CD27+ memory B cells in synovial tissue from patients with rheumatoid arthritis (RA) express RANKL in close proximity to RANK+ cells. RA synovial tissue sections were immunostained with antibodies to CD20 (B cell marker), CD27 (memory B cell marker), CD3 (T cell marker) (not shown), RANKL, and RANK. A and B, CD27+ memory B cells were abundant in the RA synovium (A) and expressed RANKL in close proximity to abundant RANK+ cells (B). Representative results are shown. Boxed areas in left panels are shown at higher magnification in bottom right panels. Top right panels are views of RA synovial tissue from another region. Original magnification × 20. C, Left, A large fraction of the RANKL+ cells in RA synovial tissue were CD20+ B cells, comparable to the percentage of RANKL+ cells that were T cells.
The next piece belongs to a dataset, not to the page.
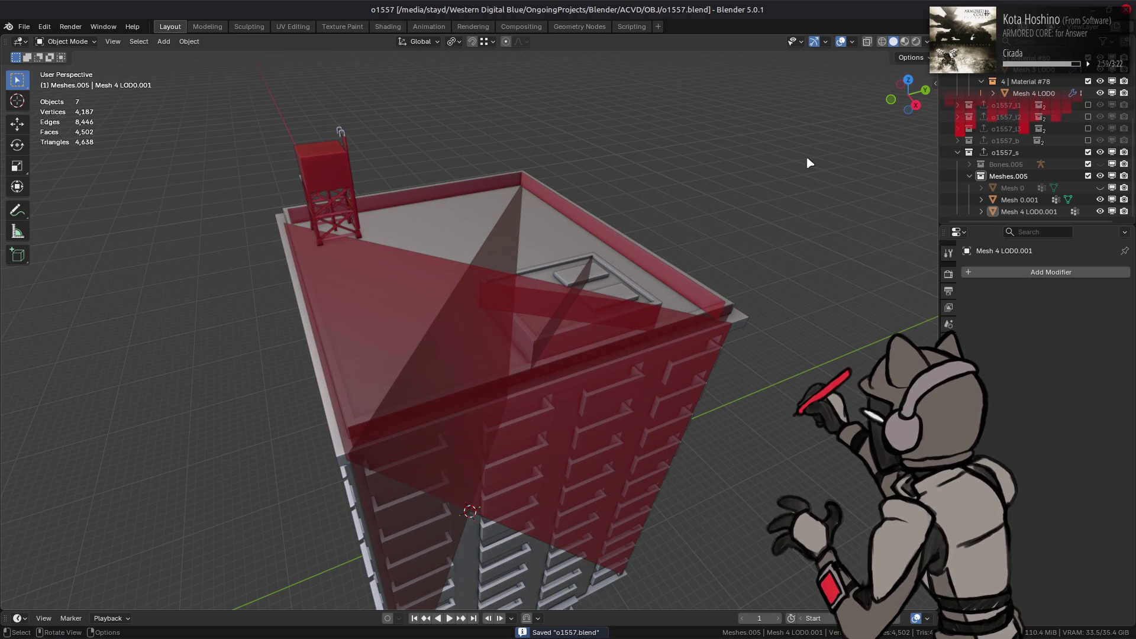
left_click(852, 45)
Right, A significantly higher fraction of CD20+ B cells expressed RANKL compared to CD3+ T cells (P < 0.0001). D, RANKL+ B cells were visualized near RANK+ osteoclast precursors (arrows in #1 insets), with neighboring multinucleated osteoclasts (arrows in #2 insets). Boxed areas are shown at higher magnification in the insets on the right. Original magnification × 20. E, Left, The percentage of B cells with adjacent RANK+ cells in RA synovial tissue is shown. Right, A large fraction of RANK+ osteoclast precursors had adjacent B cells. B cells expressing RANKL, RANK, CD20, and CD3 were enumerated in 7–8 random 200 × fields. In C and E, symbols represent individual samples; horizontal lines with bars show the mean ± SEM.